2. С каким же восторгом мы позволяем отдельным событиям соединяться в цепочки; событий единичных мы не любим, мы предпочитаем эти самые цепи, цепляемся за них, ставим в зависимость от них смысл последующих событий, хотя порой даже невооруженным глазом видно, что кое-какие звенья, насильно притянутые друг к другу и связанные проволокой или просто ниткой, неизбежно разорвутся при очередном рывке нашего поглупевшего существования. Впрочем, случается порой, что цепь замыкается в круглую самоутверждающуюся форму, и тогда мы используем ее для создания всяких там общих принципов — полная аналогия тому, как если бы навести порядок только в одном углу комнаты, а затем, созерцая его, делать выводы об опрятности всего остального, месяцами не видевшего ни веника, ни тряпки. Может, лучше перебраться в этот угол и с этой удобной позиции попытаться окинуть взором оставленную повсюду свалку.
Начало, как и положено началу, встроилось точно в середину всей нашей истории, вот только глянем в историю болезни, да, точно, дело было первого марта. Ретроспектива начиналась феноменально глупым фильмом об ученом-аквалангисте, спасенном от неминуемой гибели царевной-лягушкой, фильм так неожиданно и так нечеловечески меня взволновал, что слезы ручьем лились по лицу и их не удавалось сдержать ни платком, ни немедленным осознанием абсурдности ситуации, а когда я, весь такой зареванный, вышел на свет дневной (дневной, потому что мы купили самые дешевые абонементы — на утренние сеансы), девушки решили, что со мною определенно что-то не так, и велели мне поскорее показаться врачу, я безропотно подчинился (став вдруг необычайно податливым на любые внешние влияния). Именно тогда пани Кнапик обнаружила у меня это пресловутое воспаление легких, с которым вяжется еще столько других историй, но не о них сейчас речь, а о пареньке, с которым я познакомился в коридоре, служившем чем-то вроде зала ожидания, где больные вроде меня или прикидывавшиеся таковыми ждали своей очереди на прием.

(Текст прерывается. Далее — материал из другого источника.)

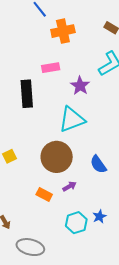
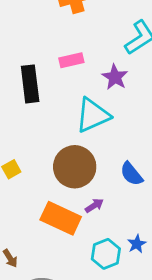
pink rectangle: (51, 68) -> (71, 60), moved
purple star: (80, 86) -> (115, 77), moved
orange rectangle: (44, 195) -> (61, 218), size x1.8

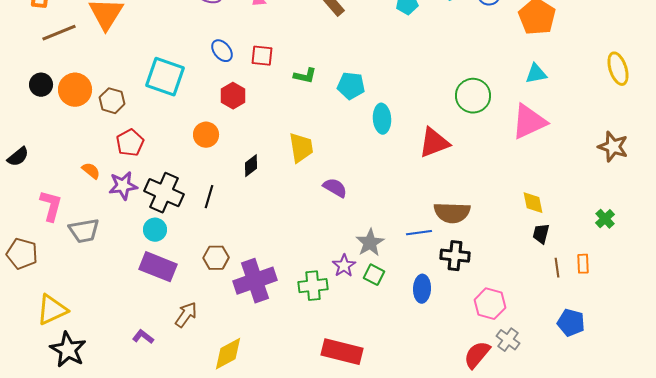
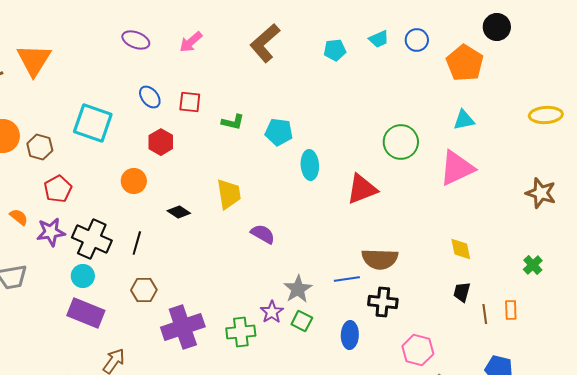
yellow ellipse: (618, 69) -> (546, 115), turned -76
black diamond: (251, 166) -> (179, 212), turned 70
black trapezoid: (541, 234) -> (462, 292), moved
brown hexagon: (216, 258) -> (144, 290), moved

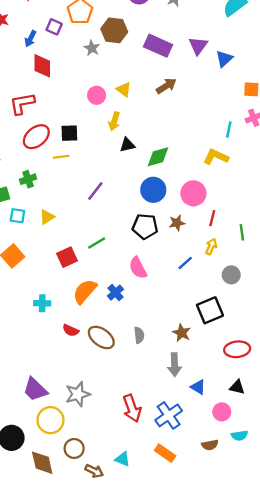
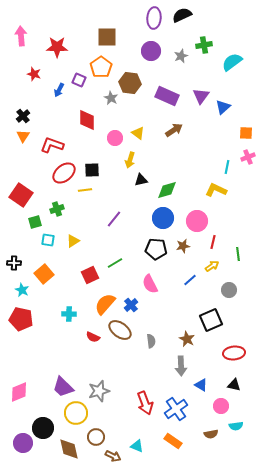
red diamond: (42, 66) -> (87, 120), moved
red L-shape: (22, 104) -> (52, 145), turned 30
yellow arrow: (211, 247) -> (212, 266), turned 32
brown ellipse: (101, 337) -> (120, 330), moved

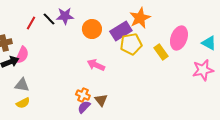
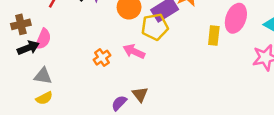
yellow pentagon: (131, 44) -> (155, 27), moved
yellow rectangle: (161, 52) -> (214, 35), turned 42
orange cross: (83, 95) -> (102, 58), moved, turned 32

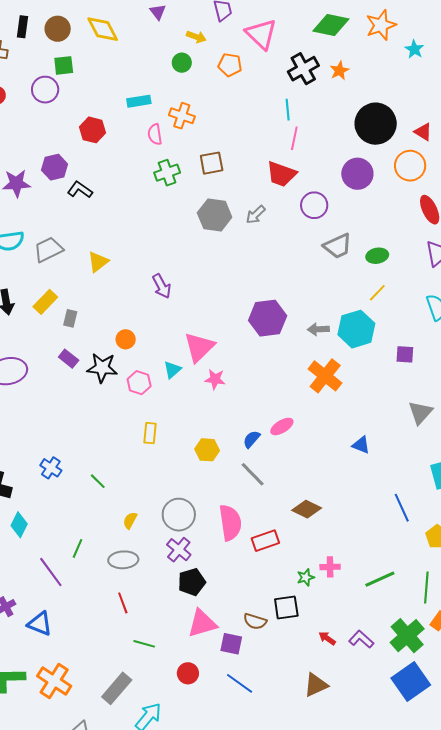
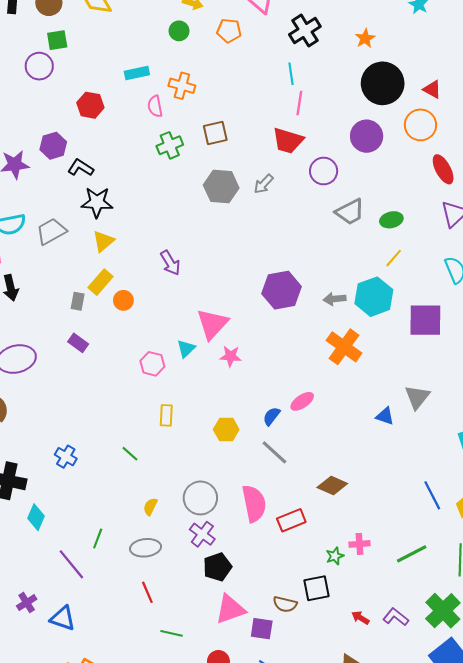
orange star: (339, 71) -> (365, 38), moved
yellow rectangle: (45, 302) -> (101, 282), moved
orange circle: (126, 339) -> (123, 300), moved
purple square: (405, 354) -> (425, 320), size x1.8
black star: (102, 368) -> (97, 202), moved
gray triangle: (420, 412) -> (417, 397), moved
green line: (98, 481) -> (130, 454), moved
blue line: (402, 508) -> (432, 495), moved

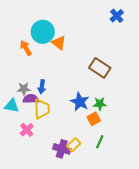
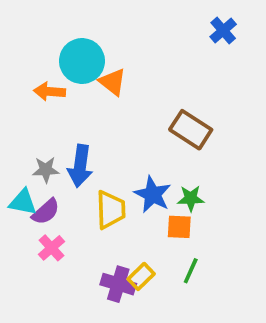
orange arrow: (26, 48) -> (50, 92), turned -56
blue arrow: (42, 87) -> (80, 166), size x1.5
purple semicircle: (31, 99) -> (46, 212), moved, turned 140
yellow trapezoid: (42, 109) -> (111, 210), moved
orange square: (94, 119) -> (179, 227), turned 32

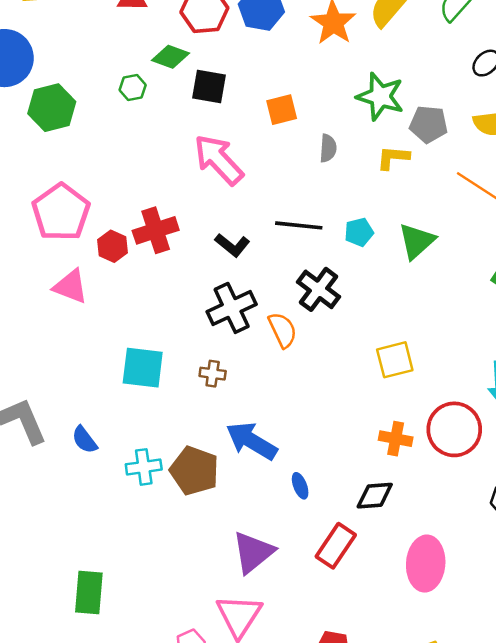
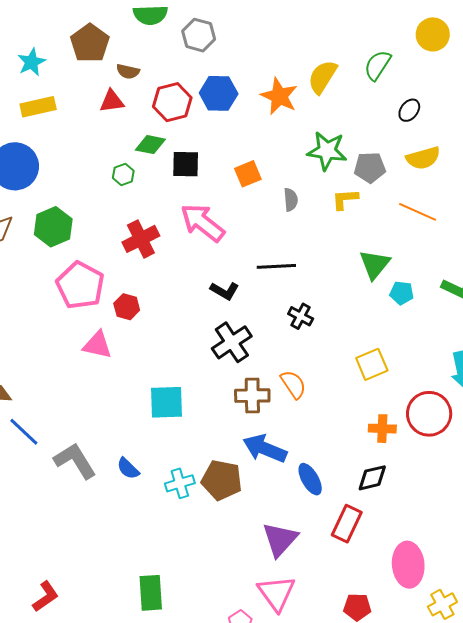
green hexagon: (52, 108) -> (53, 227), moved
red cross: (156, 230) -> (141, 239), moved
cyan pentagon: (359, 232) -> (402, 293), moved, turned 30
black cross: (319, 289) -> (301, 316), size x0.7
orange semicircle: (283, 330) -> (293, 384), moved
brown cross: (213, 374) -> (252, 396), moved, size x1.6
blue ellipse: (300, 486) -> (310, 479), size x1.5
pink ellipse: (426, 564) -> (408, 565), moved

В кабинете пани Кнапик каждому пациенту приходилось провести самое малое полчаса. Потому что пани Кнапик страсть как любила поболтать. Разговор шел о том о сем, в основном о фильмах, во всяком случае точно не о болезнях. Зато после разговора человек чувствовал себя абсолютно здоровым; все болезни уходили прочь, а если и возвращались, то очень нескоро. Вот почему, имея в перспективе встречу с пани Кнапик, каждый терпеливо и в состоянии душевного подъема ждал своей очереди. Впрочем, следует признать, что ждать приходилось прилично. Что вполне объясняет, почему сидевший рядом со мной парнишка, совершенно не знавший, кто такая пани Кнапик, вдруг не выдержал и заворчал: чем там занимается этот гребанный Кнапик, девок, что ли, трахает или что? А поскольку пани Кнапик относится к числу тех немногих ценностей как посюстороннего, так и потустороннего мира, которые я готов защищать до последнего, я не мог оставить вопроса без резкой отповеди; вот так мы с ним и познакомились.